Researchers at Massachusetts Eye and Ear have created a gel that heals corneal wounds including cuts and sores. We won't acquire this material immediately; clinical studies begin in about a year. But keep GelCORE in mind as well because time goes by quickly.
A GEL LAYER FOR THE CORNEA
Injuries to the cornea are not uncommon.
What is usually done about it? There’s a surgical corneal transplant, but the procedure is risky. There are also some biocompatibility problems with synthetic adhesives, and they themselves can cause vision loss.
But now there’s good news. Scientists at Massachusetts Eye and Ear have developed a gel that seals cuts, sores, and other damages to the cornea.
Remember the name – GelCORE.
The gel is made from chemically-modified gelatin and a polymer that activates after brief exposure to light.
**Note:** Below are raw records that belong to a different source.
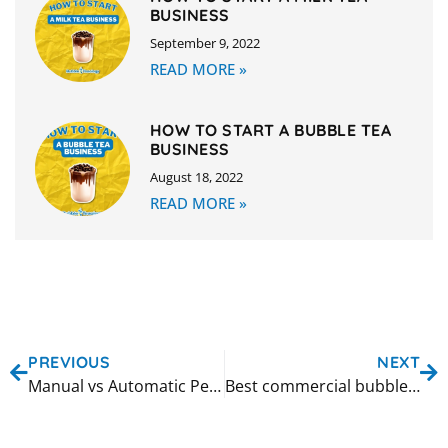
BUSINESS
September 9, 2022
READ MORE »
HOW TO START A BUBBLE TEA
BUSINESS
August 18, 2022
READ MORE »
PREVIOUS
NEXT
Manual vs Automatic Pearl Cooking: Which Method Is Right for Your Shop?
Best commercial bubble tea shaker machines for high volume shops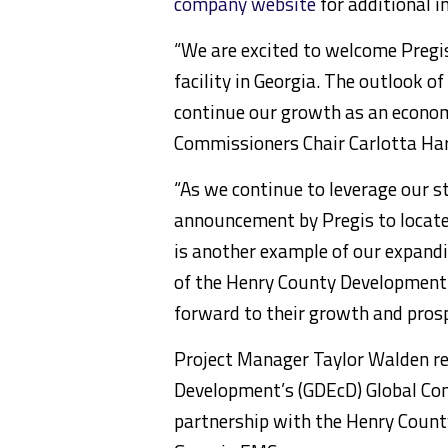
company website
for additional i
“We are excited to welcome Pregi
facility in Georgia. The outlook 
continue our growth as an economi
Commissioners Chair Carlotta Harr
“As we continue to leverage our s
announcement by Pregis to locate
is another example of our expand
of the Henry County Development 
forward to their growth and prosp
Project Manager Taylor Walden r
Development’s (GDEcD) Global Com
partnership with the Henry Count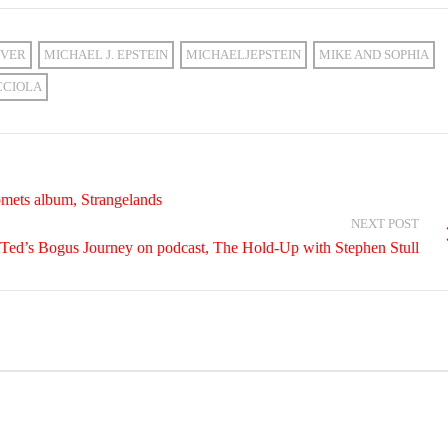
VER
MICHAEL J. EPSTEIN
MICHAELJEPSTEIN
MIKE AND SOPHIA
CCIOLA
mets album, Strangelands
NEXT POST
nd Ted’s Bogus Journey on podcast, The Hold-Up with Stephen Stull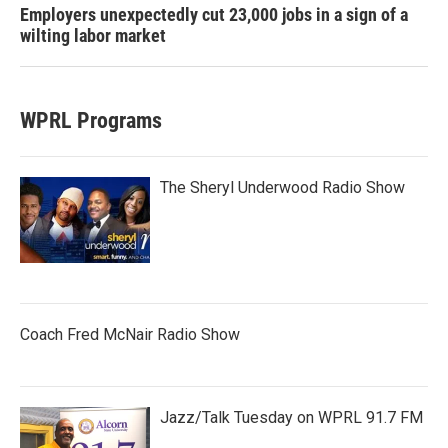
Employers unexpectedly cut 23,000 jobs in a sign of a
wilting labor market
WPRL Programs
The Sheryl Underwood Radio Show
Coach Fred McNair Radio Show
Jazz/Talk Tuesday on WPRL 91.7 FM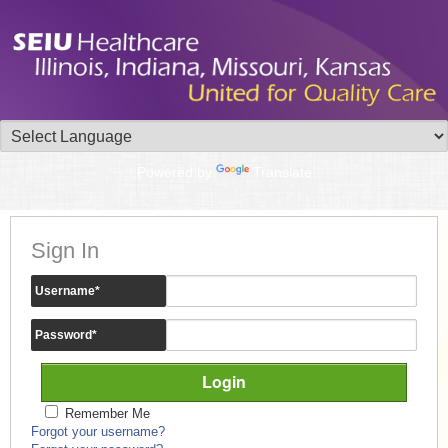
Powered by
Translate
Sign In
Username
*
Password
*
Remember Me
Forgot your username?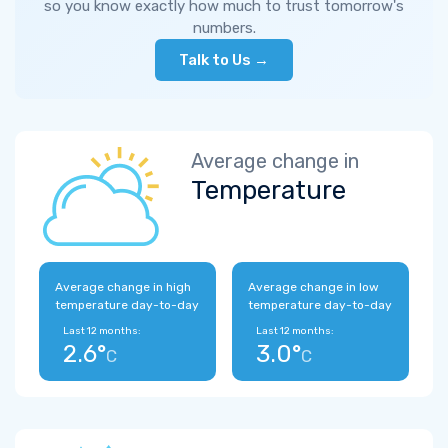
so you know exactly how much to trust tomorrow's
numbers.
Talk to Us →
Average change in
Temperature
Average change in high
Average change in low
temperature day-to-day
temperature day-to-day
Last 12 months:
Last 12 months:
2.6°
3.0°
C
C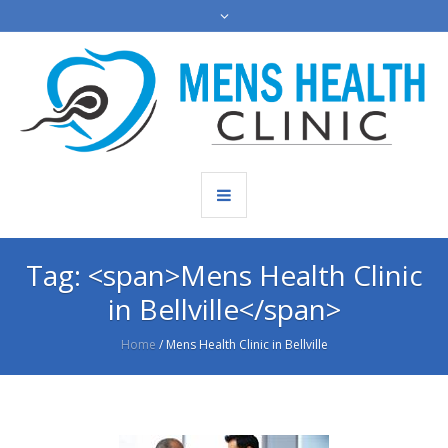
Tag: <span>Mens Health Clinic
in Bellville</span>
Home
/
Mens Health Clinic in Bellville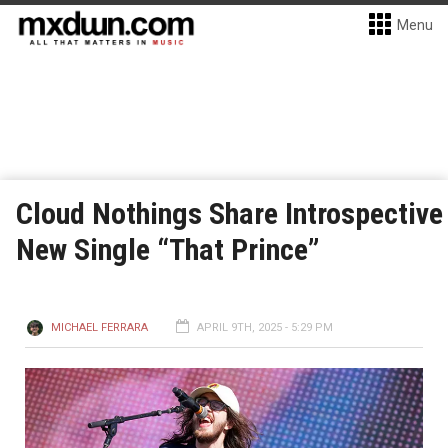
Menu
Cloud Nothings Share Introspective
New Single “That Prince”
MICHAEL FERRARA
APRIL 9TH, 2025 - 5:29 PM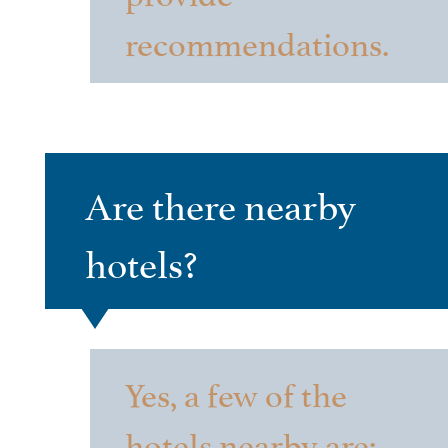
recommendations.
Are there nearby
hotels?
Yes, a few of the
hotels nearby are: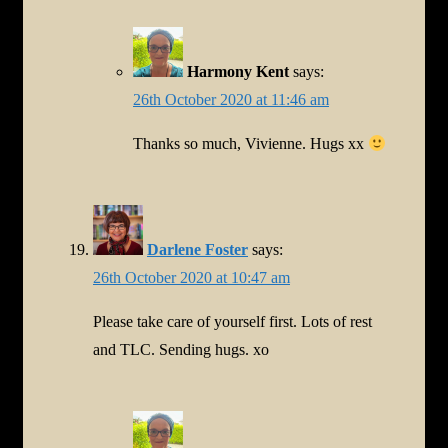
Harmony Kent
says:
26th October 2020 at 11:46 am
Thanks so much, Vivienne. Hugs xx
Darlene Foster
says:
26th October 2020 at 10:47 am
Please take care of yourself first. Lots of rest
and TLC. Sending hugs. xo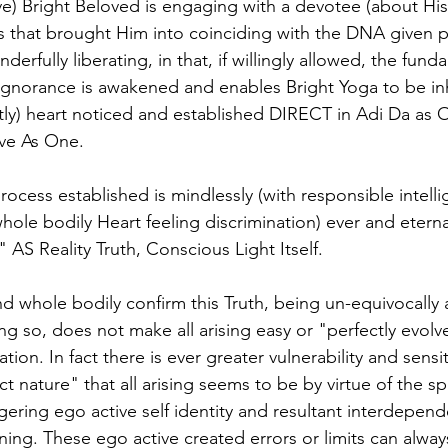
ove) Bright Beloved is engaging with a devotee (about Hi
es that brought Him into coinciding with the DNA given p
derfully liberating, in that, if willingly allowed, the funda
 Ignorance is awakened and enables Bright Yoga to be in
ctly) heart noticed and established DIRECT in Adi Da as O
sive As One.
rocess established is mindlessly (with responsible intell
ole bodily Heart feeling discrimination) ever and eternal
 AS Reality Truth, Conscious Light Itself. 
and whole bodily confirm this Truth, being un-equivocally 
ng so, does not make all arising easy or "perfectly evolv
tion. In fact there is ever greater vulnerability and sensit
ect nature" that all arising seems to be by virtue of the 
gering ego active self identity and resultant interdepend
ing. These ego active created errors or limits can alwa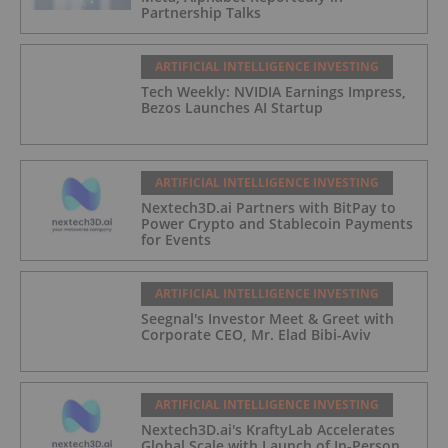
Partnership Talks
ARTIFICIAL INTELLIGENCE INVESTING
Tech Weekly: NVIDIA Earnings Impress,
Bezos Launches AI Startup
ARTIFICIAL INTELLIGENCE INVESTING
Nextech3D.ai Partners with BitPay to
Power Crypto and Stablecoin Payments
for Events
ARTIFICIAL INTELLIGENCE INVESTING
Seegnal's Investor Meet & Greet with
Corporate CEO, Mr. Elad Bibi-Aviv
ARTIFICIAL INTELLIGENCE INVESTING
Nextech3D.ai's KraftyLab Accelerates
Global Scale with Launch of In-Person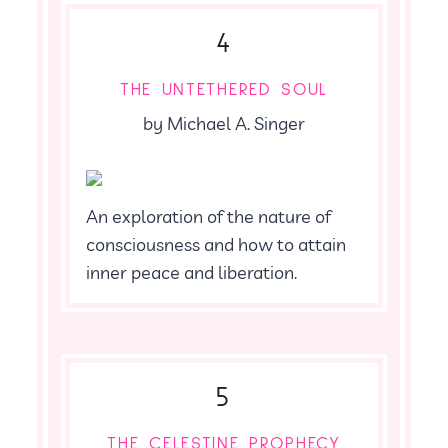
4
THE UNTETHERED SOUL
by Michael A. Singer
An exploration of the nature of
consciousness and how to attain
inner peace and liberation.
5
THE CELESTINE PROPHECY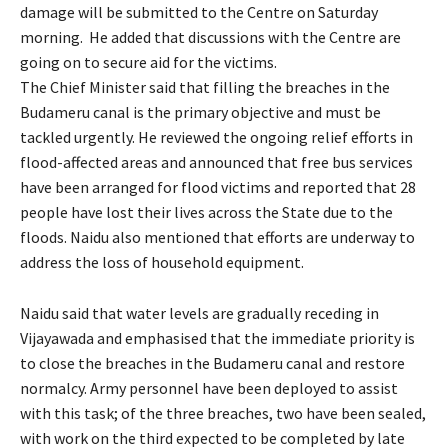
damage will be submitted to the Centre on Saturday
morning. He added that discussions with the Centre are
going on to secure aid for the victims.
The Chief Minister said that filling the breaches in the
Budameru canal is the primary objective and must be
tackled urgently. He reviewed the ongoing relief efforts in
flood-affected areas and announced that free bus services
have been arranged for flood victims and reported that 28
people have lost their lives across the State due to the
floods. Naidu also mentioned that efforts are underway to
address the loss of household equipment.
Naidu said that water levels are gradually receding in
Vijayawada and emphasised that the immediate priority is
to close the breaches in the Budameru canal and restore
normalcy. Army personnel have been deployed to assist
with this task; of the three breaches, two have been sealed,
with work on the third expected to be completed by late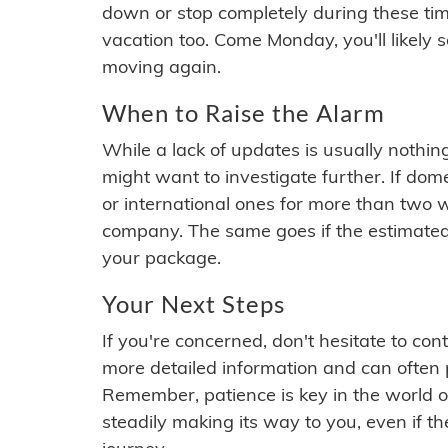
down or stop completely during these times.
vacation too. Come Monday, you'll likely 
moving again.
When to Raise the Alarm
While a lack of updates is usually nothi
might want to investigate further. If do
or international ones for more than two w
company. The same goes if the estimated
your package.
Your Next Steps
If you're concerned, don't hesitate to c
more detailed information and can often
Remember, patience is key in the world o
steadily making its way to you, even if the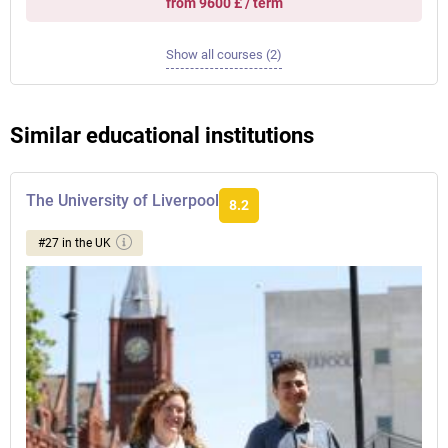
from 9600 £ / term
Show all courses (2)
Similar educational institutions
The University of Liverpool
8.2
#27 in the UK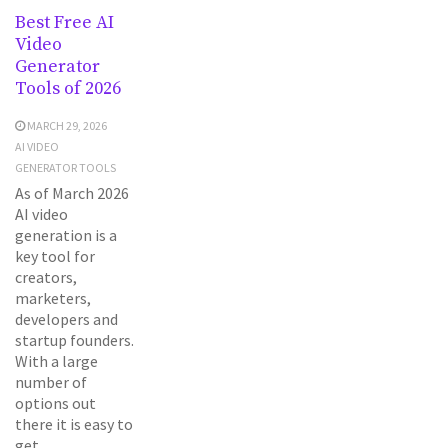
Best Free AI
Video
Generator
Tools of 2026
MARCH 29, 2026
AI VIDEO
GENERATOR TOOLS
As of March 2026
AI video
generation is a
key tool for
creators,
marketers,
developers and
startup founders.
With a large
number of
options out
there it is easy to
get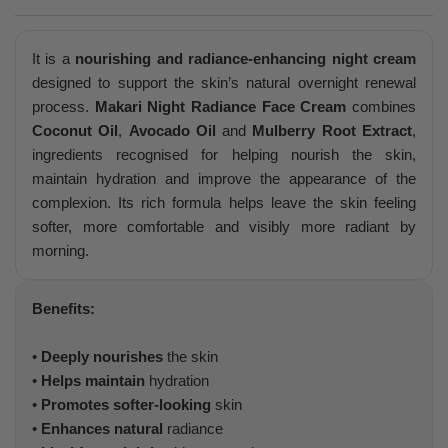
It is a
nourishing and radiance-enhancing night cream
designed to support the skin’s natural overnight renewal
process.
Makari Night Radiance Face Cream
combines
Coconut Oil
,
Avocado Oil
and
Mulberry Root Extract
,
ingredients recognised for helping nourish the skin,
maintain hydration and improve the appearance of the
complexion. Its rich formula helps leave the skin feeling
softer, more comfortable and visibly more radiant by
morning.
Benefits:
•
Deeply nourishes
the skin
•
Helps maintain
hydration
•
Promotes softer-looking
skin
•
Enhances natural
radiance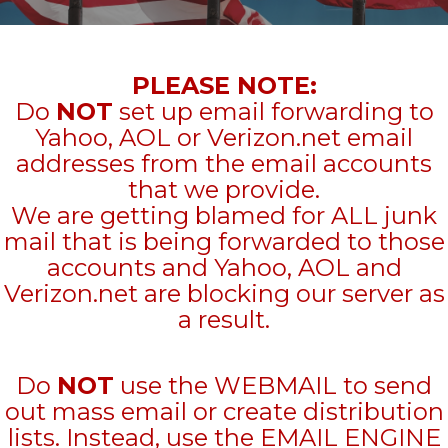
PLEASE NOTE:
Do
NOT
set up email forwarding to
Yahoo, AOL or Verizon.net email
addresses from the email accounts
that we provide.
We are getting blamed for ALL junk
mail that is being forwarded to those
accounts and Yahoo, AOL and
Verizon.net are blocking our server as
a result.
Do
NOT
use the WEBMAIL to send
out mass email or create distribution
lists. Instead, use the EMAIL ENGINE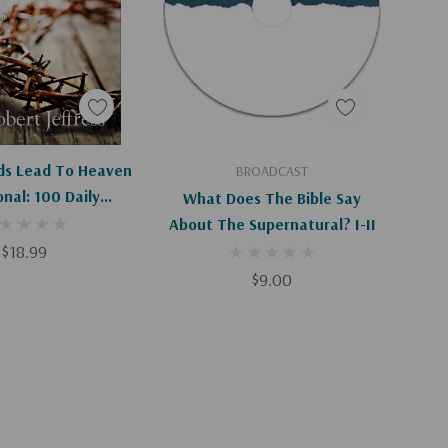
Apologies, This Item Is Currently Out Of Stock.
Add To Cart
ads Lead To Heaven
BROADCAST
nal: 100 Daily
What Does The Bible Say
 About Our Only
About The Supernatural? I-II
r Eternal Life
$18.99
$9.00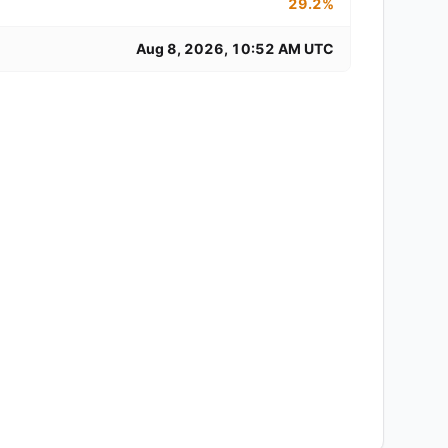
29.2%
Aug 8, 2026, 10:52 AM UTC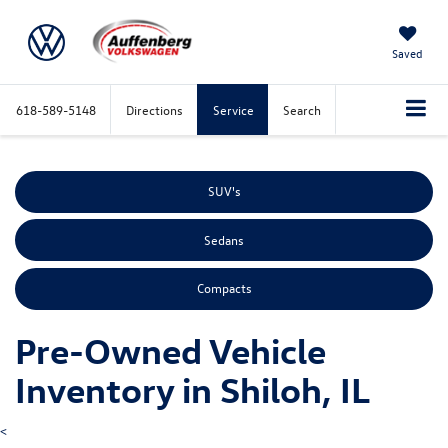
Saved
618-589-5148
Directions
Service
Search
SUV's
Sedans
Compacts
Pre-Owned Vehicle
Inventory in Shiloh, IL
<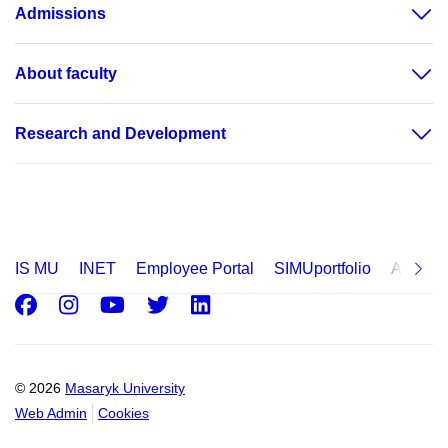
Admissions
About faculty
Research and Development
IS MU
INET
Employee Portal
SIMUportfolio
Applica
Facebook
Instagram
Youtube
Twitter
LinkedIn
© 2026
Masaryk University
Web Admin
Cookies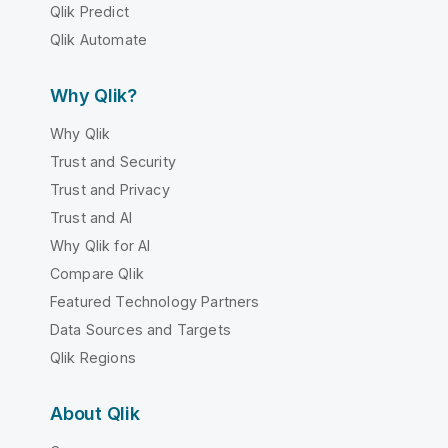
Qlik Predict
Qlik Automate
Why Qlik?
Why Qlik
Trust and Security
Trust and Privacy
Trust and AI
Why Qlik for AI
Compare Qlik
Featured Technology Partners
Data Sources and Targets
Qlik Regions
About Qlik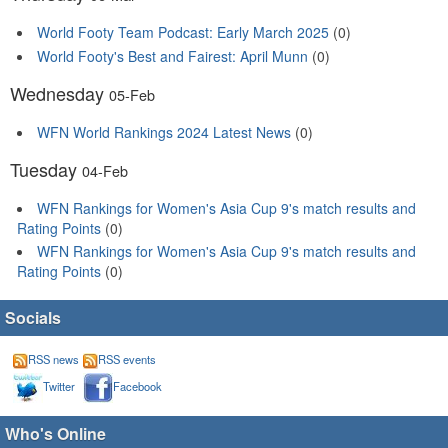
World Footy Team Podcast: Early March 2025
(0)
World Footy's Best and Fairest: April Munn
(0)
Wednesday
05-Feb
WFN World Rankings 2024 Latest News
(0)
Tuesday
04-Feb
WFN Rankings for Women's Asia Cup 9's match results and
Rating Points
(0)
WFN Rankings for Women's Asia Cup 9's match results and
Rating Points
(0)
Socials
RSS news
RSS events
Twitter
Facebook
Who's Online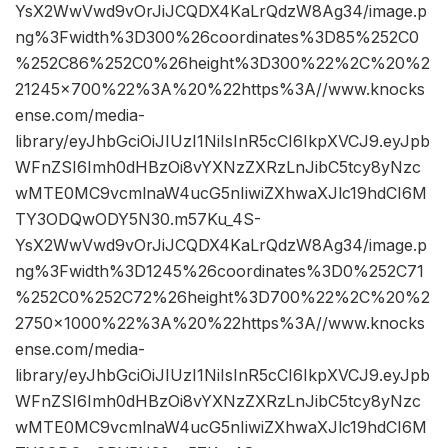
YsX2WwVwd9vOrJiJCQDX4KaLrQdzW8Ag34/image.p
ng%3Fwidth%3D300%26coordinates%3D85%252C0
%252C86%252C0%26height%3D300%22%2C%20%2
21245×700%22%3A%20%22https%3A//www.knocks
ense.com/media-
library/eyJhbGciOiJIUzI1NiIsInR5cCI6IkpXVCJ9.eyJpb
WFnZSI6Imh0dHBzOi8vYXNzZXRzLnJibC5tcy8yNzc
wMTE0MC9vcmlnaW4ucG5nIiwiZXhwaXJlc19hdCI6M
TY3ODQwODY5N30.m57Ku_4S-
YsX2WwVwd9vOrJiJCQDX4KaLrQdzW8Ag34/image.p
ng%3Fwidth%3D1245%26coordinates%3D0%252C71
%252C0%252C72%26height%3D700%22%2C%20%2
2750×1000%22%3A%20%22https%3A//www.knocks
ense.com/media-
library/eyJhbGciOiJIUzI1NiIsInR5cCI6IkpXVCJ9.eyJpb
WFnZSI6Imh0dHBzOi8vYXNzZXRzLnJibC5tcy8yNzc
wMTE0MC9vcmlnaW4ucG5nIiwiZXhwaXJlc19hdCI6M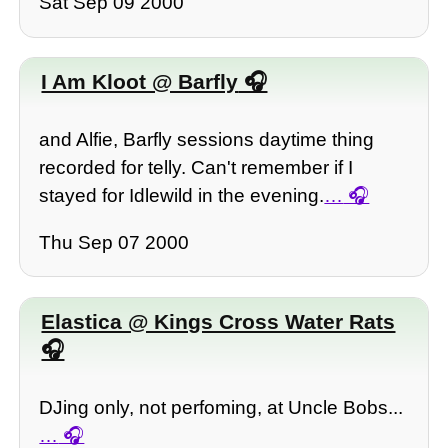
Sat Sep 09 2000
I Am Kloot @ Barfly
and Alfie, Barfly sessions daytime thing
recorded for telly. Can't remember if I
stayed for Idlewild in the evening.
…
Thu Sep 07 2000
Elastica @ Kings Cross Water Rats
DJing only, not perfoming, at Uncle Bobs...
…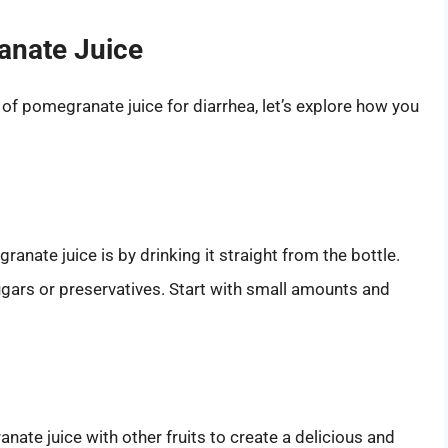
anate Juice
of pomegranate juice for diarrhea, let’s explore how you
anate juice is by drinking it straight from the bottle.
gars or preservatives. Start with small amounts and
anate juice with other fruits to create a delicious and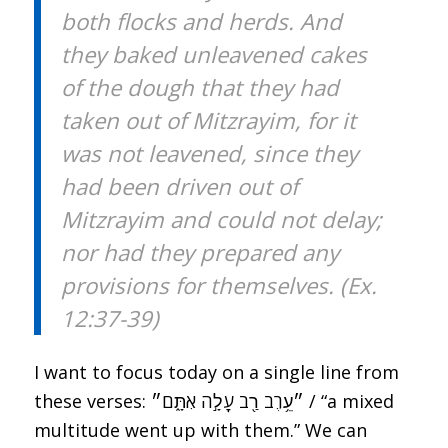
both flocks and herds. And
they baked unleavened cakes
of the dough that they had
taken out of Mitzrayim, for it
was not leavened, since they
had been driven out of
Mitzrayim and could not delay;
nor had they prepared any
provisions for themselves. (Ex.
12:37-39)
I want to focus today on a single line from
these verses: ״עֵ֥רֶב רַ֖ב עָלָ֣ה אִתָּ֑ם״ / “a mixed
multitude went up with them.” We can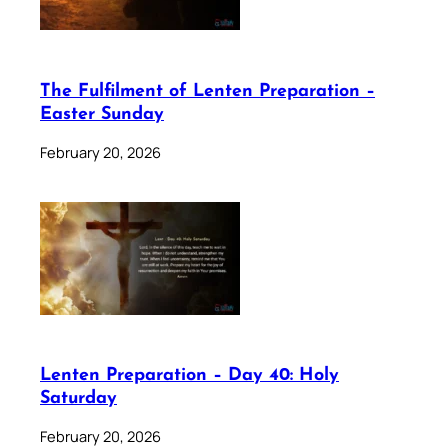
The Fulfilment of Lenten Preparation –
Easter Sunday
February 20, 2026
Lenten Preparation – Day 40: Holy
Saturday
February 20, 2026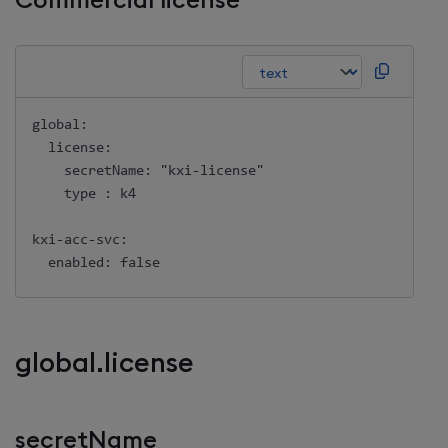
Commercial license
global:

  license:

    secretName: "kxi-license"

    type : k4

kxi-acc-svc:

global.license
secretName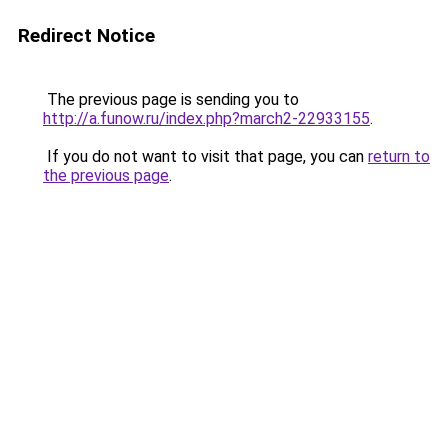
Redirect Notice
The previous page is sending you to
http://a.funow.ru/index.php?march2-22933155
.
If you do not want to visit that page, you can
return to
the previous page
.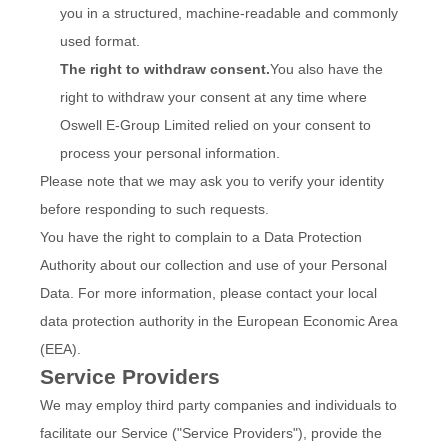
you in a structured, machine-readable and commonly
used format.
The right to withdraw consent.
You also have the
right to withdraw your consent at any time where
Oswell E-Group Limited relied on your consent to
process your personal information.
Please note that we may ask you to verify your identity
before responding to such requests.
You have the right to complain to a Data Protection
Authority about our collection and use of your Personal
Data. For more information, please contact your local
data protection authority in the European Economic Area
(EEA).
Service Providers
We may employ third party companies and individuals to
facilitate our Service ("Service Providers"), provide the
They apply the viscous material using a pipette or syringe. Then, when exposed to blue light, it hardens and acquires properties of the cornea.
But that’s not even the most magical part – eventually, the corneal cells combine with the gel to create one, homogenous tissue.
It is the first compound of its kind that reacts to visible blue light.
If you have already assumed the gel was tested on mice, you are mistaken. It was on rabbits. They applied a 3mm seal to the cornea, and the light exposure was 4 minutes.
IT LOOKS LIKE A REAL CORNEA
Then what? The gel adhered to the cornea immediately after the procedure. Just a day later, the surface of the eye was already natural in appearance.
The regenerative mechanism launches afterward. Ultimately, as we stated before, the new tissue does not differ from the original cornea.
Most likely, this will become universal in the treatment of many types of wounds, as well as the thinning of the cornea.
Clinical trials begin in about a year, so we won’t get this stuff right away. Time flies, though, so it’s not that much of a wait.